** Directions **
Exact copies of all the records are to be printed.

(Beginning of Material to process)

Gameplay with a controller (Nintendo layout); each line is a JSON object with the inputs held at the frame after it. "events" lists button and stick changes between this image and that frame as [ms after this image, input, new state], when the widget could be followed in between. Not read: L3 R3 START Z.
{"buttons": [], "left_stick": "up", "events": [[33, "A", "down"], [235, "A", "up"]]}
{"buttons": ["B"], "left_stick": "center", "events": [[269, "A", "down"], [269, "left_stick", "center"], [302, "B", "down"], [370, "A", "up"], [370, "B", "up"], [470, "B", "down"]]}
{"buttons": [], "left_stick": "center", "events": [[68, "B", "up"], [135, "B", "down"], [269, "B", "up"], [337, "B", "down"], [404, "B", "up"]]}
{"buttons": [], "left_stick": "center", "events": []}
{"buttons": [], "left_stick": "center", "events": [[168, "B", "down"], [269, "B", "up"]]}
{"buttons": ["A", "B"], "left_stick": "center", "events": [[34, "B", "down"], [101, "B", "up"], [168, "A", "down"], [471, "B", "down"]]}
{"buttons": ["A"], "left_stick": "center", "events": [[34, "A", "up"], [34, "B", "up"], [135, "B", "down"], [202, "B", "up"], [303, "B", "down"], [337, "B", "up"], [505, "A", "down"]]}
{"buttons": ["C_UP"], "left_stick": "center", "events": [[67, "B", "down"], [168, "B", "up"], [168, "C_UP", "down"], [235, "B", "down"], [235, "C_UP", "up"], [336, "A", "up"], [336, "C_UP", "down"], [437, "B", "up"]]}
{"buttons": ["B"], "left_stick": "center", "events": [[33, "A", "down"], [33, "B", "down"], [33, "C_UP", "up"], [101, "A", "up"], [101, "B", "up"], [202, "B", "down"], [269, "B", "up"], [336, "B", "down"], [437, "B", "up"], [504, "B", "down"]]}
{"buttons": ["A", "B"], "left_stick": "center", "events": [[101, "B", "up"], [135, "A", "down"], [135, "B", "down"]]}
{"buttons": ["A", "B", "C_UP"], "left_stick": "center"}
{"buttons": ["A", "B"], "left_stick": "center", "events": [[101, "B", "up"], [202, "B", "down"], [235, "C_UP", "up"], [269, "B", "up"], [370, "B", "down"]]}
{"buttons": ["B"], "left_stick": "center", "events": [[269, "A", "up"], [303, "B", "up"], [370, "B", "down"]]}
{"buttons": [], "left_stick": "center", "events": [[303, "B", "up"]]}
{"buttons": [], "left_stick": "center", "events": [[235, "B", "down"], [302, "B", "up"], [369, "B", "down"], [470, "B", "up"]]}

(End of Material to process)

** Written response **
Gameplay with a controller (Nintendo layout); each line is a JSON object with the inputs held at the frame after it. "events" lists button and stick changes between this image and that frame as [ms after this image, input, new state], when the widget could be followed in between. Not read: L3 R3 START Z.
{"buttons": [], "left_stick": "up", "events": [[33, "A", "down"], [235, "A", "up"]]}
{"buttons": ["B"], "left_stick": "center", "events": [[269, "A", "down"], [269, "left_stick", "center"], [302, "B", "down"], [370, "A", "up"], [370, "B", "up"], [470, "B", "down"]]}
{"buttons": [], "left_stick": "center", "events": [[68, "B", "up"], [135, "B", "down"], [269, "B", "up"], [337, "B", "down"], [404, "B", "up"]]}
{"buttons": [], "left_stick": "center", "events": []}
{"buttons": [], "left_stick": "center", "events": [[168, "B", "down"], [269, "B", "up"]]}
{"buttons": ["A", "B"], "left_stick": "center", "events": [[34, "B", "down"], [101, "B", "up"], [168, "A", "down"], [471, "B", "down"]]}
{"buttons": ["A"], "left_stick": "center", "events": [[34, "A", "up"], [34, "B", "up"], [135, "B", "down"], [202, "B", "up"], [303, "B", "down"], [337, "B", "up"], [505, "A", "down"]]}
{"buttons": ["C_UP"], "left_stick": "center", "events": [[67, "B", "down"], [168, "B", "up"], [168, "C_UP", "down"], [235, "B", "down"], [235, "C_UP", "up"], [336, "A", "up"], [336, "C_UP", "down"], [437, "B", "up"]]}
{"buttons": ["B"], "left_stick": "center", "events": [[33, "A", "down"], [33, "B", "down"], [33, "C_UP", "up"], [101, "A", "up"], [101, "B", "up"], [202, "B", "down"], [269, "B", "up"], [336, "B", "down"], [437, "B", "up"], [504, "B", "down"]]}
{"buttons": ["A", "B"], "left_stick": "center", "events": [[101, "B", "up"], [135, "A", "down"], [135, "B", "down"]]}
{"buttons": ["A", "B", "C_UP"], "left_stick": "center"}
{"buttons": ["A", "B"], "left_stick": "center", "events": [[101, "B", "up"], [202, "B", "down"], [235, "C_UP", "up"], [269, "B", "up"], [370, "B", "down"]]}
{"buttons": ["B"], "left_stick": "center", "events": [[269, "A", "up"], [303, "B", "up"], [370, "B", "down"]]}
{"buttons": [], "left_stick": "center", "events": [[303, "B", "up"]]}
{"buttons": [], "left_stick": "center", "events": [[235, "B", "down"], [302, "B", "up"], [369, "B", "down"], [470, "B", "up"]]}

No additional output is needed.